Task input
-*-*-

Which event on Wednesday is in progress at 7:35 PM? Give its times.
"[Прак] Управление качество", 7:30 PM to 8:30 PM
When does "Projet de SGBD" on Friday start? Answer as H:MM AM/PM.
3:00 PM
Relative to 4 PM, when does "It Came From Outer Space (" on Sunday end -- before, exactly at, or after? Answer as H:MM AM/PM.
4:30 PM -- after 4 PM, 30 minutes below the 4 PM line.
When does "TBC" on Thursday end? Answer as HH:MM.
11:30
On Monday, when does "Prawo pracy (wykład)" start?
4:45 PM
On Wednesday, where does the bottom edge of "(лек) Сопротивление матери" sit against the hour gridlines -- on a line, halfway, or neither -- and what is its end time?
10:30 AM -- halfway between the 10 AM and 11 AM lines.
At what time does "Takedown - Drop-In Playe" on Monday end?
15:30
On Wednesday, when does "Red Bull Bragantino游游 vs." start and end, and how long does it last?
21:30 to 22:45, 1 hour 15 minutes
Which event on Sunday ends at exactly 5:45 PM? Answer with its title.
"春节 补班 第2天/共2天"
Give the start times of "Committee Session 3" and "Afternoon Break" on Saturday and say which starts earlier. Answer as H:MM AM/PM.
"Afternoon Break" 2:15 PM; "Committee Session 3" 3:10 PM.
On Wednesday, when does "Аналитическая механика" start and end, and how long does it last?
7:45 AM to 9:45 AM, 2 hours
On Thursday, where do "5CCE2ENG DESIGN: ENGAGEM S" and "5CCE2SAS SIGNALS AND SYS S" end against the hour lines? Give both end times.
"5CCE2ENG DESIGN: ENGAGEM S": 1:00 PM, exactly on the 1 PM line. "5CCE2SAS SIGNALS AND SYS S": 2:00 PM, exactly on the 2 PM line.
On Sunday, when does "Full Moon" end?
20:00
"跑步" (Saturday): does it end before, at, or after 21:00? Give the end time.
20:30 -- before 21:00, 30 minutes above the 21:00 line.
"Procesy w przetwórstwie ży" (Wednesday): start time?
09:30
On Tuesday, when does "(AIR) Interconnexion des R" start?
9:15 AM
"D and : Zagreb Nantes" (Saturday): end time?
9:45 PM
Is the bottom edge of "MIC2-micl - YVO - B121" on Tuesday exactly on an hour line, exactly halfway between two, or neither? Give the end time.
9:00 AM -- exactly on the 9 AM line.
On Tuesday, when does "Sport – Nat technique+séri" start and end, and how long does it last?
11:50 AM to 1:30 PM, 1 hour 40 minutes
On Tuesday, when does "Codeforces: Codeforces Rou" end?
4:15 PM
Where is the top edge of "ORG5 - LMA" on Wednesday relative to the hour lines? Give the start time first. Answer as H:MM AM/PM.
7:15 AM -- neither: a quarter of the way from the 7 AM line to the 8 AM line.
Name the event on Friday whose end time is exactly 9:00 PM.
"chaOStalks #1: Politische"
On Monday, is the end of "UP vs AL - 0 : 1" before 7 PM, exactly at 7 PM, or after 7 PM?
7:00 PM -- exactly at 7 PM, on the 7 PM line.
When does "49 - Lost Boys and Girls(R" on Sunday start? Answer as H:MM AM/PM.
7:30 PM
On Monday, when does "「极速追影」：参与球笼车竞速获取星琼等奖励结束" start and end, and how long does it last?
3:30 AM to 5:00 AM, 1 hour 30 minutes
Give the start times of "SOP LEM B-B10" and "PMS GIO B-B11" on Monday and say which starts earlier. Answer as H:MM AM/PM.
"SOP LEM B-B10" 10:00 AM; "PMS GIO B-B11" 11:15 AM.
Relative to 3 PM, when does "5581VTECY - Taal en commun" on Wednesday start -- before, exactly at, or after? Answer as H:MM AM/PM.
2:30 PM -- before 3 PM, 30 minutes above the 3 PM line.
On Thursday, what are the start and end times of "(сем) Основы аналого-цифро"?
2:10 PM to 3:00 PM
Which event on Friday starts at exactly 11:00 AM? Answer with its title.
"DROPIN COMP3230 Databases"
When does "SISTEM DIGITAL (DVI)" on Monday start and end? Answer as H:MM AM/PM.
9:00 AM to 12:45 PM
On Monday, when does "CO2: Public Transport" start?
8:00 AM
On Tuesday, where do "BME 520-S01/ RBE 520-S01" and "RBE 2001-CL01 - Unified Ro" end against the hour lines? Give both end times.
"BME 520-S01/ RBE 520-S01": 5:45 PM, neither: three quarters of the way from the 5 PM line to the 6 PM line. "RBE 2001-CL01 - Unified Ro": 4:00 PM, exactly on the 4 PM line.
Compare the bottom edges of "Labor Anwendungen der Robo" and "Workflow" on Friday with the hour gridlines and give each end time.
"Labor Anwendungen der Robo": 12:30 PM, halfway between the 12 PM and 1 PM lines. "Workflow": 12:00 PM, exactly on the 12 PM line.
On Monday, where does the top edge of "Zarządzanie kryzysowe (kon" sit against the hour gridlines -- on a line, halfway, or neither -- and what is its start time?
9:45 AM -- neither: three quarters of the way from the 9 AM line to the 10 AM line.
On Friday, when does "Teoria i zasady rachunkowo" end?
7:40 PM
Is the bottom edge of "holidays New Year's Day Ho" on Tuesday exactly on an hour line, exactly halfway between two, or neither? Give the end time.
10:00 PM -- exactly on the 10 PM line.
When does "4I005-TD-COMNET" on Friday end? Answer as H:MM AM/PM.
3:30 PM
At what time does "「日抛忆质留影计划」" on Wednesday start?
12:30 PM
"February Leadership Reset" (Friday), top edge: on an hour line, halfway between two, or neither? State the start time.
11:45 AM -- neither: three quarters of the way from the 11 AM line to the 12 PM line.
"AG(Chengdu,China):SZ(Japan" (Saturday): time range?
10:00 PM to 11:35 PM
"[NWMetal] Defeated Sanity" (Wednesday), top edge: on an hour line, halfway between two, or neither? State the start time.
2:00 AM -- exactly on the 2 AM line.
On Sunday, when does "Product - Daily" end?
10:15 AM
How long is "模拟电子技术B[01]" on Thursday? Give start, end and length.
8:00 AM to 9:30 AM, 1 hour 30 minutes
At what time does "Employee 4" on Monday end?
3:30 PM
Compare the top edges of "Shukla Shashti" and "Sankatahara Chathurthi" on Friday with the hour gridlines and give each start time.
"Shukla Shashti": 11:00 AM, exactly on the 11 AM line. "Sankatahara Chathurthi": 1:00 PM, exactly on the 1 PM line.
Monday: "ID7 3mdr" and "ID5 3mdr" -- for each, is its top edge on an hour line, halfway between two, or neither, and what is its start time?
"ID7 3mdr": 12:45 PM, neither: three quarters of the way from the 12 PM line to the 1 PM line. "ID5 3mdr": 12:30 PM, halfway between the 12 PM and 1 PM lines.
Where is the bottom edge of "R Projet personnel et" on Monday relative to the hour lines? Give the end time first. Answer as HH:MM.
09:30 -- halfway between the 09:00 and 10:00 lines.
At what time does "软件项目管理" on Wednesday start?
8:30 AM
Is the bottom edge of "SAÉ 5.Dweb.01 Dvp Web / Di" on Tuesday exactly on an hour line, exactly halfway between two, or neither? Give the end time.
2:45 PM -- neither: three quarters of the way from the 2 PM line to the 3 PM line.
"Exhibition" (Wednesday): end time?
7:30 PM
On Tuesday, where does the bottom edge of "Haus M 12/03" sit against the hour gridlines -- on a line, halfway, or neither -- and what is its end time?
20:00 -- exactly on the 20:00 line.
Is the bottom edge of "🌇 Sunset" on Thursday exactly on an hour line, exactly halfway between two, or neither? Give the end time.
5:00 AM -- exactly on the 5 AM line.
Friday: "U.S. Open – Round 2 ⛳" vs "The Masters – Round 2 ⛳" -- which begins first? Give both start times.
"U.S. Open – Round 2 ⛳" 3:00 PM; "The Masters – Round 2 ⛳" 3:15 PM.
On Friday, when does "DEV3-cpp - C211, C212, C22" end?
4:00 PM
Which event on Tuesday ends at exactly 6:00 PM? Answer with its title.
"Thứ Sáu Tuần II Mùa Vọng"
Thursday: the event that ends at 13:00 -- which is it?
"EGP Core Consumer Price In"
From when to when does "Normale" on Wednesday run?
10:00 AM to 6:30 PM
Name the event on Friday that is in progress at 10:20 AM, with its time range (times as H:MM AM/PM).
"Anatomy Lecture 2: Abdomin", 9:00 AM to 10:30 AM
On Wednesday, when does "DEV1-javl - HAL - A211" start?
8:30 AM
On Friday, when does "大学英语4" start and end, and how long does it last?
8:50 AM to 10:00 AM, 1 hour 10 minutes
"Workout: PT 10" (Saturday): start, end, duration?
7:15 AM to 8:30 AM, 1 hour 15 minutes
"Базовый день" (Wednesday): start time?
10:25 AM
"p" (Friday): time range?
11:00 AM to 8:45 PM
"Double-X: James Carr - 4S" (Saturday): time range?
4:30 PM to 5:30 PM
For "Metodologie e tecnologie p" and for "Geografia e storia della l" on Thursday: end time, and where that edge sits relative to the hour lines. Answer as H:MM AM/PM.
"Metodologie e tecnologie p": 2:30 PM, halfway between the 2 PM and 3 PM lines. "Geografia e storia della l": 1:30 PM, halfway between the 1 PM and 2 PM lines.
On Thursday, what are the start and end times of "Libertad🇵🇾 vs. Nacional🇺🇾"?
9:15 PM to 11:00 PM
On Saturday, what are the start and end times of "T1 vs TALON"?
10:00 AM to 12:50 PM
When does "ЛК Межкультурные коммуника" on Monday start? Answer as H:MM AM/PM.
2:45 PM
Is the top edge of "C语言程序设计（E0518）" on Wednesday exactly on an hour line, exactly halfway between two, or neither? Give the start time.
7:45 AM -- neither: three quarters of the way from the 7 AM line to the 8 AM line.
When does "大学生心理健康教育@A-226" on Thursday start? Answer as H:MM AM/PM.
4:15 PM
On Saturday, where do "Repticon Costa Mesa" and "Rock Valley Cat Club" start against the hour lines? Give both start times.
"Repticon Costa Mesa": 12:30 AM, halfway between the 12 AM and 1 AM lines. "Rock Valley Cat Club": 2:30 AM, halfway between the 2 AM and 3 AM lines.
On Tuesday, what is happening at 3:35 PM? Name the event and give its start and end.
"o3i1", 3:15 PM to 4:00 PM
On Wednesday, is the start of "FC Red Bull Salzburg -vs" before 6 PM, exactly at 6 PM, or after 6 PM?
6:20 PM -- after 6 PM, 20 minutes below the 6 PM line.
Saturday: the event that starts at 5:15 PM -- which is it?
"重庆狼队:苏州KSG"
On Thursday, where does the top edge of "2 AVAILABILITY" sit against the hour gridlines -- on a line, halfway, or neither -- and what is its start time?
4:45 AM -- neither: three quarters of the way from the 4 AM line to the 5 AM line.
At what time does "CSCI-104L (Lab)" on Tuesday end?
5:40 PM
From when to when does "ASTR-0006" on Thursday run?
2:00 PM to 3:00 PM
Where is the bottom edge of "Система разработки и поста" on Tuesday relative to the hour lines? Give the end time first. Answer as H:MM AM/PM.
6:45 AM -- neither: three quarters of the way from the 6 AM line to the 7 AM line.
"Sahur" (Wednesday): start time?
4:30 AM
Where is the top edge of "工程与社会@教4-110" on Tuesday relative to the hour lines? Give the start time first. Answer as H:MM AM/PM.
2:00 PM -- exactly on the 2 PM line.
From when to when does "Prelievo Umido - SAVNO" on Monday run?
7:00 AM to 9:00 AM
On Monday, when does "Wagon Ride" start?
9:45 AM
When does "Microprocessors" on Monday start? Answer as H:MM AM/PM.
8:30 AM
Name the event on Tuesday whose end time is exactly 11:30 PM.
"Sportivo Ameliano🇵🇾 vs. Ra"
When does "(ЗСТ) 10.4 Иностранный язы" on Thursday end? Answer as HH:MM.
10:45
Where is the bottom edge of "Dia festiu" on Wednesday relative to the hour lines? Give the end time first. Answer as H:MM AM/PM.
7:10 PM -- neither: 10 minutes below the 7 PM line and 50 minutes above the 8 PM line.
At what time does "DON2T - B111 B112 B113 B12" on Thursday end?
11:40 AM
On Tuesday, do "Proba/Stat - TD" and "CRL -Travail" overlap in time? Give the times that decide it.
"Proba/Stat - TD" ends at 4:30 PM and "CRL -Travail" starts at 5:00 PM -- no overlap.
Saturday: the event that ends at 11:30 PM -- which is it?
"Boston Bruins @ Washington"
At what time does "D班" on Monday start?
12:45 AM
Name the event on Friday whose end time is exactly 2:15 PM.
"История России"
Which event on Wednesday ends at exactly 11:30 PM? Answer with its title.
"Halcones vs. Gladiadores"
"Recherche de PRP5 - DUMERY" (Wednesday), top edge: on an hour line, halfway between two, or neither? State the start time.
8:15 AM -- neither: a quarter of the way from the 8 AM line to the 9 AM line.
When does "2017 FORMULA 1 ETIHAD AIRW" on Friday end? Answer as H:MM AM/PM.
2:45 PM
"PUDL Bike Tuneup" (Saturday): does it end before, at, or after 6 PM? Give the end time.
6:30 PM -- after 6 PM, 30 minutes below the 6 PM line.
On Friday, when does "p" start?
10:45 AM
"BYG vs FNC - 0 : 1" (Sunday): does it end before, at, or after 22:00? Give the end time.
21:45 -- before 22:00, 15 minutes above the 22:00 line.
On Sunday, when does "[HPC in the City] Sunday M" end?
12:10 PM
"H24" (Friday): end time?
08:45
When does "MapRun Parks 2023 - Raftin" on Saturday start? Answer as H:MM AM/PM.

-*-*-

Return the rows from the line containing "Saturday: the event that ends" through the end of the rows, both ends inclusive, exactly as they appear.

Saturday: the event that ends at 11:30 PM -- which is it?
"Boston Bruins @ Washington"
At what time does "D班" on Monday start?
12:45 AM
Name the event on Friday whose end time is exactly 2:15 PM.
"История России"
Which event on Wednesday ends at exactly 11:30 PM? Answer with its title.
"Halcones vs. Gladiadores"
"Recherche de PRP5 - DUMERY" (Wednesday), top edge: on an hour line, halfway between two, or neither? State the start time.
8:15 AM -- neither: a quarter of the way from the 8 AM line to the 9 AM line.
When does "2017 FORMULA 1 ETIHAD AIRW" on Friday end? Answer as H:MM AM/PM.
2:45 PM
"PUDL Bike Tuneup" (Saturday): does it end before, at, or after 6 PM? Give the end time.
6:30 PM -- after 6 PM, 30 minutes below the 6 PM line.
On Friday, when does "p" start?
10:45 AM
"BYG vs FNC - 0 : 1" (Sunday): does it end before, at, or after 22:00? Give the end time.
21:45 -- before 22:00, 15 minutes above the 22:00 line.
On Sunday, when does "[HPC in the City] Sunday M" end?
12:10 PM
"H24" (Friday): end time?
08:45
When does "MapRun Parks 2023 - Raftin" on Saturday start? Answer as H:MM AM/PM.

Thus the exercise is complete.